By Peter Laca (Bloomberg 15. 3. 2016)
It’s far from a given that the European Central Bank’s smaller counterparts will follow Mario Draghi’s lead in delivering new monetary stimulus, according to Czech policy maker Mojmir Hampl.
“There’s no automatic reaction in the sense that central banks in small economies must automatically follow decisions of central banks in big economies,” Hampl, vice governor at the Czech central bank, said in an interview in his office in Prague on Monday. “We are making autonomous decisions to fulfill our mandate. In this context, I don’t see a reason to loosen policy further now.”
Monetary policies are diverging across Europe in the wake of the ECB’s moves last week that brought its interest rates to record lows, expanded asset purchases and offered a borrowing subsidy to lenders.

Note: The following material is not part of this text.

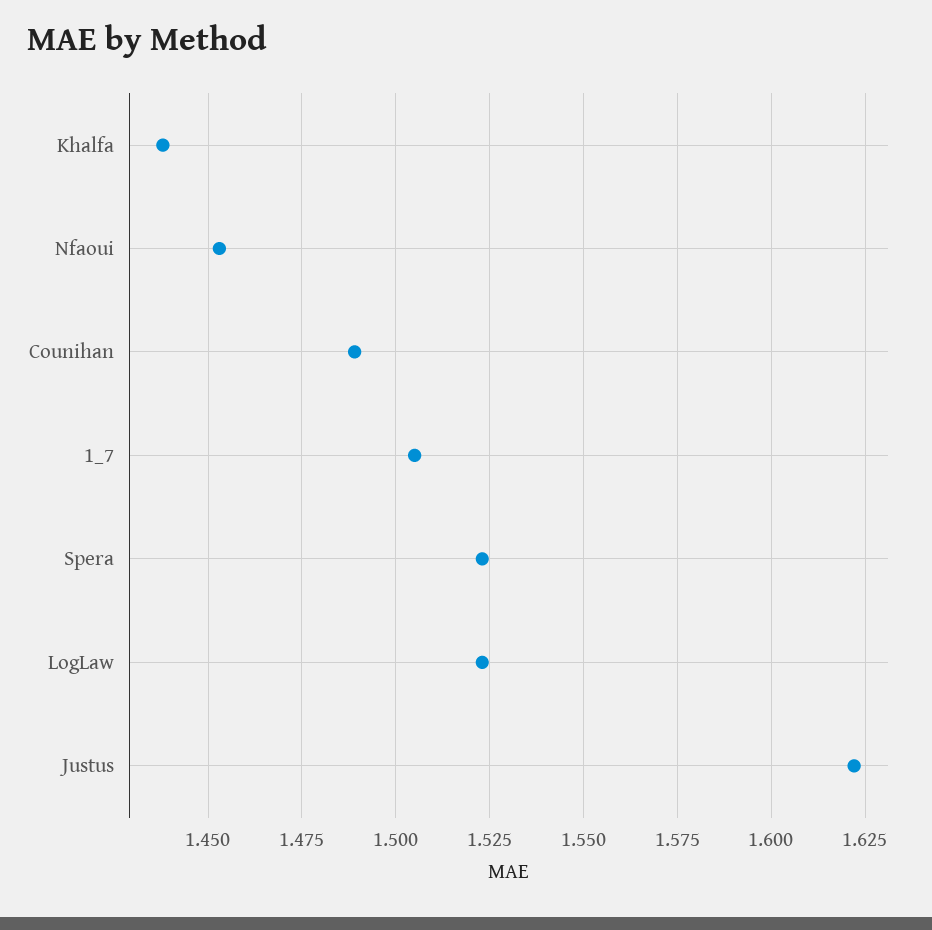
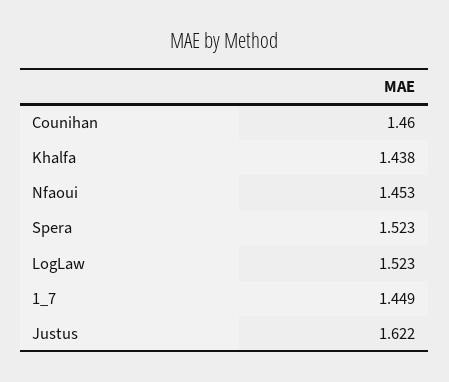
Counihan: 1.49 -> 1.46
1_7: 1.505 -> 1.449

Denmark’s central bank ignored the ECB cut and left its benchmark unchanged, while Romania said developments in the euro area won’t deter its plans to begin policy tightening.

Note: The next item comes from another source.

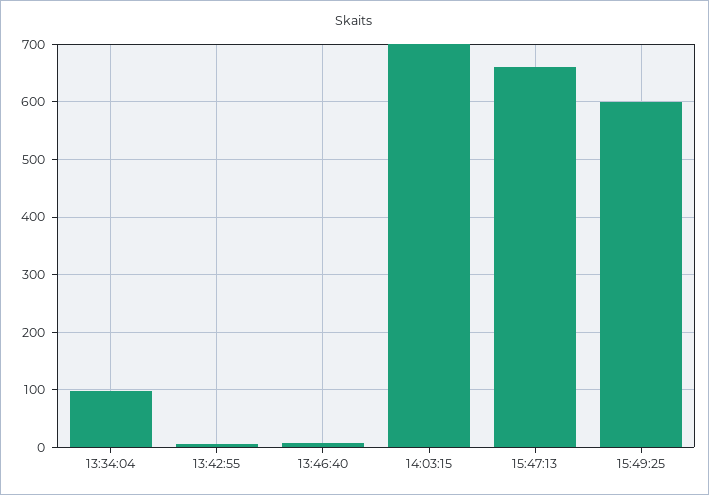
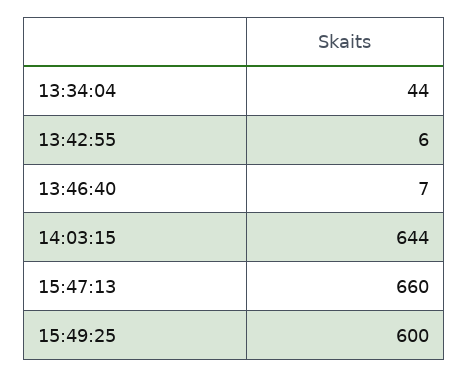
13:34:04: 100 -> 44
14:03:15: 700 -> 644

As the ECB intensifies its fight to prevent the 19-nation currency union’s lackluster economy from slipping into a deflationary spiral, its counterparts in the Czech Republic are under less pressure to follow suit. While Czech headline price growth rate remains below the central bank’s target and disinflationary pressures from abroad are creating “relatively strong mid-term risks,” the structure of domestic inflation reveals that the demand-driven price growth is developing in line with expectations, according to Hampl.
Economy, Inflation
The Czech central bank has long grappled with competing economic forces – one of the fastest economic expansions in the European Union and cheap commodities keeping inflation well below its 2 percent target. Policy makers have repeatedly intervened in the market to prevent koruna appreciation and pledged not to scrap their regime of limiting currency gains before 2017.
“If I were to consider a further easing of monetary conditions, then I would have to see a worsening of the fundamental picture -- the macroeconomic picture, monetary picture and demand picture,” Hampl said. “And I have to say that’s not what I’m seeing now.”
Easing Wagers
Investors in interest-rate derivatives are betting on Czech borrowing costs dropping below zero after the central bank’s board on Feb. 4 discussed negative rates as a possible tool if more policy easing were needed. Forward-rate agreements fixing future funding costs show investor expectations that the benchmark rate will be cut by about 17 basis points by end-2016 from current 0.05 percent. That compares with bets on as much as 26 basis points of easing before the ECB’s decision last week.
The Czech koruna has hovered at a level just weaker than the central bank’s limit on its gains, defined as “near” 27 per euro, for four months. It traded little changed at 27.041 against the euro as of 9:12 a.m. in Prague on Tuesday.
Hampl said negative rates wouldn’t be an efficient tool for the Czech economy, adding that he’d prefer using the foreign- exchange instrument if more loosening were needed.
“The advantage of the foreign exchange commitment is that it’s automatic and unlimited,” he said. “In our economy, negative rates wouldn’t only deliver very little impact, but they also carry many risks, side effects and potential costs.”